(Collected data)
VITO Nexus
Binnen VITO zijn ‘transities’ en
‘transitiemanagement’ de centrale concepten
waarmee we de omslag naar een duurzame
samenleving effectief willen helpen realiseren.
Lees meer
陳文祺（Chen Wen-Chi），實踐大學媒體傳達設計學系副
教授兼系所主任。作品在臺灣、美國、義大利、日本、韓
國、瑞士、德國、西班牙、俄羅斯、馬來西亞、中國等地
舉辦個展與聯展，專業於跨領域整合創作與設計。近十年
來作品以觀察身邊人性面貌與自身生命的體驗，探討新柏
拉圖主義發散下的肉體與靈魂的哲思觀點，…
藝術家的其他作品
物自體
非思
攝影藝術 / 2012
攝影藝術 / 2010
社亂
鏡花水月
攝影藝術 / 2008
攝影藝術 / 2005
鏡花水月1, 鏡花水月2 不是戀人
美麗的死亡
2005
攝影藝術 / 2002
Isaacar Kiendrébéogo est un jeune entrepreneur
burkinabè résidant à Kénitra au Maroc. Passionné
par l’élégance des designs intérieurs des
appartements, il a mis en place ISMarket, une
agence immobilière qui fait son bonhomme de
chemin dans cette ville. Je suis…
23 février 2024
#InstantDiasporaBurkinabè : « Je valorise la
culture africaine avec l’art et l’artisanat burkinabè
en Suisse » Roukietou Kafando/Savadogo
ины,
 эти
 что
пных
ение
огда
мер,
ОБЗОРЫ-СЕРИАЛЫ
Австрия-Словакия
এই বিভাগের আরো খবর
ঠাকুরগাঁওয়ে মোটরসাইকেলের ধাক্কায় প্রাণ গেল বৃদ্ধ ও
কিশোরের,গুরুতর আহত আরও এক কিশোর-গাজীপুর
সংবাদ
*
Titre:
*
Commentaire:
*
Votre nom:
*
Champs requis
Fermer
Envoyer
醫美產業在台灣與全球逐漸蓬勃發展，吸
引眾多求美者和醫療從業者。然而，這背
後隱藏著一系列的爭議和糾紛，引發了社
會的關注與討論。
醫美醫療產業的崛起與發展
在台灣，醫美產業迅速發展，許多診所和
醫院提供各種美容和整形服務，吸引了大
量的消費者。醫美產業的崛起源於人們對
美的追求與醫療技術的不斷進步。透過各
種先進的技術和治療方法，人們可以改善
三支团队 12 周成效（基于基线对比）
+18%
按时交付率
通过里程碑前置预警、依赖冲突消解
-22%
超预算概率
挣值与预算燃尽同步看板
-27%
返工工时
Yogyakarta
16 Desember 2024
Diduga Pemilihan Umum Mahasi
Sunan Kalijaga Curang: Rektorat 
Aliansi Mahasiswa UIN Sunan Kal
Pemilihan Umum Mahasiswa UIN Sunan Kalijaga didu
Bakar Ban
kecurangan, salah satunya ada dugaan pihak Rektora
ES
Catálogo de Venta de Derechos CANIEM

* EXERCISE OBJECTIVE *
All the records above need to be output exactly, with none omitted.

* SOLUTION TO THIS EXERCISE *
VITO Nexus
Binnen VITO zijn ‘transities’ en
‘transitiemanagement’ de centrale concepten
waarmee we de omslag naar een duurzame
samenleving effectief willen helpen realiseren.
Lees meer
陳文祺（Chen Wen-Chi），實踐大學媒體傳達設計學系副
教授兼系所主任。作品在臺灣、美國、義大利、日本、韓
國、瑞士、德國、西班牙、俄羅斯、馬來西亞、中國等地
舉辦個展與聯展，專業於跨領域整合創作與設計。近十年
來作品以觀察身邊人性面貌與自身生命的體驗，探討新柏
拉圖主義發散下的肉體與靈魂的哲思觀點，…
藝術家的其他作品
物自體
非思
攝影藝術 / 2012
攝影藝術 / 2010
社亂
鏡花水月
攝影藝術 / 2008
攝影藝術 / 2005
鏡花水月1, 鏡花水月2 不是戀人
美麗的死亡
2005
攝影藝術 / 2002
Isaacar Kiendrébéogo est un jeune entrepreneur
burkinabè résidant à Kénitra au Maroc. Passionné
par l’élégance des designs intérieurs des
appartements, il a mis en place ISMarket, une
agence immobilière qui fait son bonhomme de
chemin dans cette ville. Je suis…
23 février 2024
#InstantDiasporaBurkinabè : « Je valorise la
culture africaine avec l’art et l’artisanat burkinabè
en Suisse » Roukietou Kafando/Savadogo
ины,
 эти
 что
пных
ение
огда
мер,
ОБЗОРЫ-СЕРИАЛЫ
Австрия-Словакия
এই বিভাগের আরো খবর
ঠাকুরগাঁওয়ে মোটরসাইকেলের ধাক্কায় প্রাণ গেল বৃদ্ধ ও
কিশোরের,গুরুতর আহত আরও এক কিশোর-গাজীপুর
সংবাদ
*
Titre:
*
Commentaire:
*
Votre nom:
*
Champs requis
Fermer
Envoyer
醫美產業在台灣與全球逐漸蓬勃發展，吸
引眾多求美者和醫療從業者。然而，這背
後隱藏著一系列的爭議和糾紛，引發了社
會的關注與討論。
醫美醫療產業的崛起與發展
在台灣，醫美產業迅速發展，許多診所和
醫院提供各種美容和整形服務，吸引了大
量的消費者。醫美產業的崛起源於人們對
美的追求與醫療技術的不斷進步。透過各
種先進的技術和治療方法，人們可以改善
三支团队 12 周成效（基于基线对比）
+18%
按时交付率
通过里程碑前置预警、依赖冲突消解
-22%
超预算概率
挣值与预算燃尽同步看板
-27%
返工工时
Yogyakarta
16 Desember 2024
Diduga Pemilihan Umum Mahasi
Sunan Kalijaga Curang: Rektorat 
Aliansi Mahasiswa UIN Sunan Kal
Pemilihan Umum Mahasiswa UIN Sunan Kalijaga didu
Bakar Ban
kecurangan, salah satunya ada dugaan pihak Rektora
ES
Catálogo de Venta de Derechos CANIEM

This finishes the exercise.